# moto mtc first take



## wideawakejake (Sep 29, 2012)

hi all! im new to MIMB! I just recently traded in my 2009 MudPro 700 on a new left over 2011 Brute 750. the mud pro was great when it worked but it was just to unreliable and the closest dealer was over an hour away. the new Kawi came with a 14" wheels and 26" Moto MTC meats. I will say that the Outlaw MTR's on the MudPro were incredible tires for prettymuch everything. i.dont know why they dont get more respect. Anyway, just got back from the bikes first real outing at the ******* Yacht Club. the Mhoto MTC's did well in everything even a little unintended swiming. for an agressive all terrain , they went through evrythjng just fine. only got stuck once, and it wasnt the tires fault. it was reallly wet and sloppy out there and they never let me down. Not a bad do all tire. they hook up, they clean out if you keep em spinning, and you can easily slide em around. they do NOT like hard asphault at all. they ride smooth, but the lugs chunk out easily. i never noticed the MTR's to do this. anyway, sorry for the long post. i feel the MTC's to be an excellent trail tire with good enough all kinds of mud qualities.

WORK REQUEST 1 -> List every number that appears in the body of the forum post about the Moto MTC tires, in the order they occur.
The records below have no connection to the forum post above.

DATA FOR THIS EXERCISE ->
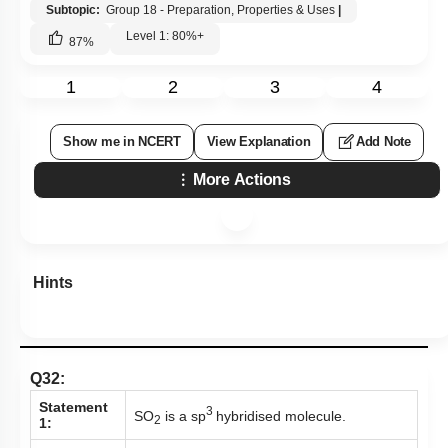
Subtopic:
Group 18 - Preparation, Properties & Uses
|
Level 1: 80%+
87
%
1
2
3
4
Show me in NCERT
View Explanation
Add Note
More Actions
Hints
Q32:
Statement
3
SO
is a sp
hybridised molecule.
2
1:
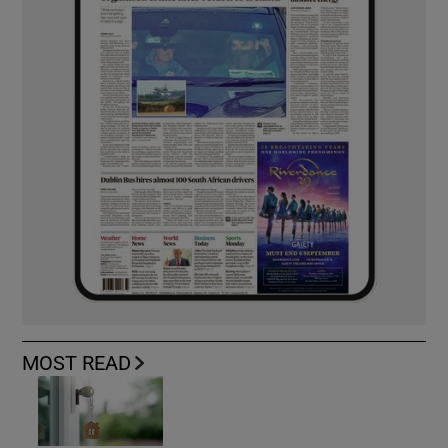
MOST READ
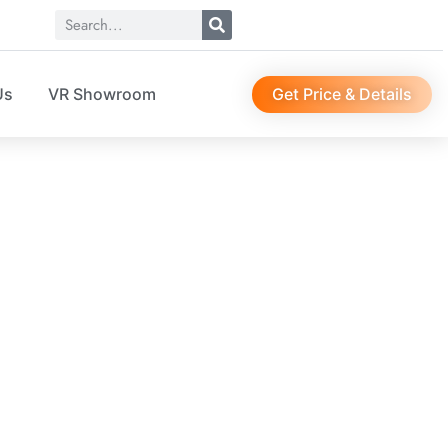
Get Price & Details
Us
VR Showroom
le storage box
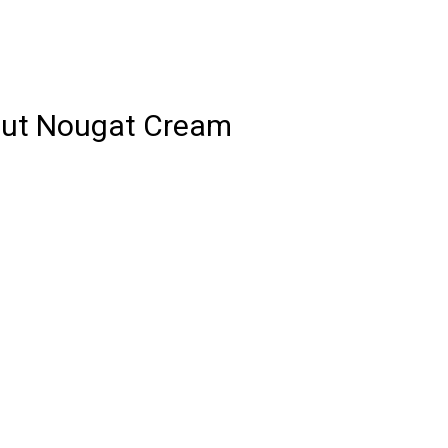
lnut Nougat Cream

WORK REQUEST 2 -> Put the lines of the records into a JSON list of strings, one string per line, skipping blank lines and pictures. Begin at the first line of the records and stop after the line containing "le storage box".

EXERCISE OUTPUT 1 -> 2009, 700, 2011, 750, 14, 26

EXERCISE OUTPUT 2 ->
[
  "Subtopic:",
  "Group 18 - Preparation, Properties & Uses",
  "|",
  "Level 1: 80%+",
  "87",
  "%",
  "1",
  "2",
  "3",
  "4",
  "Show me in NCERT",
  "View Explanation",
  "Add Note",
  "More Actions",
  "Hints",
  "Q32:",
  "Statement",
  "3",
  "SO",
  "is a sp",
  "hybridised molecule.",
  "2",
  "1:",
  "MOST READ",
  "Get Price & Details",
  "Us",
  "VR Showroom",
  "le storage box"
]